*** Testo estratto

The essay is about Robert Lepage’s cinematographic debut  in a peculiar film, called The Confessional (1995) where he shows the dramatic interplay between two different sets of time. The former is in the year when Hitchcock was shooting I Confess in Québec City. Lepage uses the same chronological frame to tell the story of a family trouble that somehow dovetails the Hitchcock film, while the present time is represented by Pierre’s coming back to the city on occasion of his father’s death. The father figure is tackled also in selfreflexive ways in the film as Hitchcock’s double stands as a model for Lepage as director and also as Hitchcock’s movie becomes itself a text to be rewritten through the agency of the family’s plot. In the essay I tried to outline in The Confessional a diiferent kind of film adaptation.

******

** Compiti da svolgere **
A. Scrivi tutti i nomi di persona che compaiono nel testo estratto.
B. Secondo il testo estratto, in quale città Hitchcock stava girando I Confess?

*** Dati grezzi

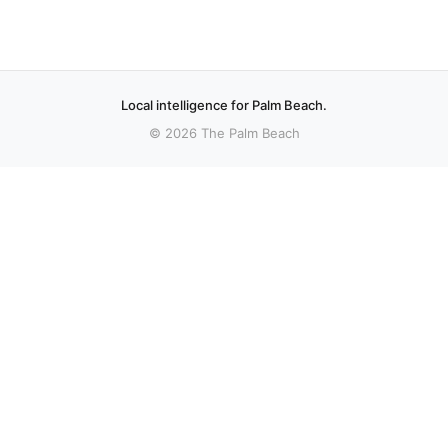
Local intelligence for Palm Beach.
© 2026 The Palm Beach
More stories
Recent coverage curated from local and regional sources.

******

** Elenco risposte **
A. Robert Lepage, Hitchcock, Pierre

B. A Québec City.